Jamovi benutzt für die statistischen Auswertungen R. Damit bietet sich diese Programm auch an, bei Bedarf zwischen der bequemen Benutzung von JAMOVI und einer ins Detail gehenden Weiterentwicklung von JAMOVI-Programmen zu wechseln. Die Voraussetzungen um problemlos zwischen R und JAMOVI zu wechseln bietet das Paket jmv. Um den in JAMOVI verwendeten R Code sichtbar zu machen, ist folgende Einstellung in JAMOVI zu wählen:

Abbildung 6: Darstellung des R-Codes in JAMOVI

Kopiert man den Codeteil von JAMOVI nach R, kann dieser bearbeitet/erweitert werden:

  rm(list = ls())
  if (!require("pacman")) install.packages("pacman")
  pacman::p_load(here, jmv, xtable)
  options(digits=3)
  
  DatenFile <- "/Heart Rate.csv"
  D2L       <- paste0(here("Data"), DatenFile)
  data      <- read.csv(D2L, check.names = FALSE)
  
  jmv::ANOVA(data = data,
             dep = "Heart Rate",
             factors = c("Gender", "Group"),
             emMeans = list(NULL))
  
  # Erweiterung in R: Angabe der Effektgr??en in Tabelle  
  jmv::ANOVA(data = data,
             dep = "Heart Rate",
             factors = c("Gender", "Group"),
             emMeans = list(NULL),
             effectSize = c('eta', 'partEta', 'omega')) # Diese Zeile wurde in R hinzugef?gt

JASP

Ist ebenfalls ein Computerprogramm zur Datenanalyse und Durchführung von statistischen Tests. JASP hat einen ähnlichen Funktionsumfang wie JAMOVI. Als Besonderheit kann gelten, dass die meisten Funktionen neben der üblichen (“frequentistischen”) Form auch in einer zweiten Form, basierend auf der bayesschen Statistik, verfügbar sind. Der Funktionsumfang kann - wie auch bei JAMOVI - durch Module erweitert werden.
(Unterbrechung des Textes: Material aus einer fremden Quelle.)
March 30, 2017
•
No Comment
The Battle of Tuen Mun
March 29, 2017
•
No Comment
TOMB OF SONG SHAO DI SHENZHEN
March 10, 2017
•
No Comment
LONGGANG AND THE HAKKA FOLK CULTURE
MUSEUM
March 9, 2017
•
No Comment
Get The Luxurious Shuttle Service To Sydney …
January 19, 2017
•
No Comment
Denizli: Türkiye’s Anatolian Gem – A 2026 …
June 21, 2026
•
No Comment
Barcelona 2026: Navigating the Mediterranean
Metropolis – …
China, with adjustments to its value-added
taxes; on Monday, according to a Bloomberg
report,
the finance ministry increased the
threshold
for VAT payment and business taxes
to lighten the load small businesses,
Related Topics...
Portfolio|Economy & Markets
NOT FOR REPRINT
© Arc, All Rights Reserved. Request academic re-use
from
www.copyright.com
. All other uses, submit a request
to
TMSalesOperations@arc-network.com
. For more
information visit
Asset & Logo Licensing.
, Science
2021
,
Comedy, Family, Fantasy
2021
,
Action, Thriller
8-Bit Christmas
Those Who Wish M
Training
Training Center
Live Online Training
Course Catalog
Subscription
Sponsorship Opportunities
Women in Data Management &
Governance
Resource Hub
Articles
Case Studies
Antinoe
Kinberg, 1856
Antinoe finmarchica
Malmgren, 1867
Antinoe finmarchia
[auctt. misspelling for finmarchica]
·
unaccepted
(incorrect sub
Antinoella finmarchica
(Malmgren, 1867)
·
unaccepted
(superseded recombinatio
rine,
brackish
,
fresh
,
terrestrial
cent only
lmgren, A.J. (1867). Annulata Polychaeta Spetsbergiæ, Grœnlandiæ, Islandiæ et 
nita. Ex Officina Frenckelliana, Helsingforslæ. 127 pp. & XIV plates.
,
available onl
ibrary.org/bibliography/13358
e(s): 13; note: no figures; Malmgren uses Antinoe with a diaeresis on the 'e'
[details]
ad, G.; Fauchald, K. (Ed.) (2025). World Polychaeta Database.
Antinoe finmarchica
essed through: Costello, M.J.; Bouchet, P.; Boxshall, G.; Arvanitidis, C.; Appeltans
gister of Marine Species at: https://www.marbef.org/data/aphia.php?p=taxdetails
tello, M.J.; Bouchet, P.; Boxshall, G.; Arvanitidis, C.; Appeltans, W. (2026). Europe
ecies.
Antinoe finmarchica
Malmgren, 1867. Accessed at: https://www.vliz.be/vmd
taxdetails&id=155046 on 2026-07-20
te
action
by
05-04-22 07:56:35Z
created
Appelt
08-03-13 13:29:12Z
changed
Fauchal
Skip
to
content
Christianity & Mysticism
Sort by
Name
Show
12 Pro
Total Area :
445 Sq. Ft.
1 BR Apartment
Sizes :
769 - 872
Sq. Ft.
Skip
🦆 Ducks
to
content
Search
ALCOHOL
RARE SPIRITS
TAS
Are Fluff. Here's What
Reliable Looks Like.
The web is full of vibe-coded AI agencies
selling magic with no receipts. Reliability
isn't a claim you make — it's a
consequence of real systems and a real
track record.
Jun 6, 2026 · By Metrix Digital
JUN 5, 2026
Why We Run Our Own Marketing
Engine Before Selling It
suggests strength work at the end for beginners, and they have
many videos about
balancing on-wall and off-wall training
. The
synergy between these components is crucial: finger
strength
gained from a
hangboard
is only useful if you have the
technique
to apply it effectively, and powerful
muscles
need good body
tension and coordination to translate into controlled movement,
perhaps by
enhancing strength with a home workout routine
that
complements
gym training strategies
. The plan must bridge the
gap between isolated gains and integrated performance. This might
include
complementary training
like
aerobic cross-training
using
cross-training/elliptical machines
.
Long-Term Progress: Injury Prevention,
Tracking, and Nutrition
Abbildung 7: Kurzbeschreibung von JASP

Bei JASP sind neben der Bayesschen Statistik auch die verfügbaren Datensätze für den Einstieg in die Nutzung dieses Programm erwähnenswert. Sortiert nach Themenbereichen und referenziert nach Herkunft kann man einerseits mit den entsprechenden Verfahren experimentieren und gegebenenfalls auch noch in der Literatur nachschlagen - welche eben die gleichen Datensätze zur Erklärung der Verfahren verwendet. Man kann diese Daten aber auch exportieren und in JAMOVI verwenden!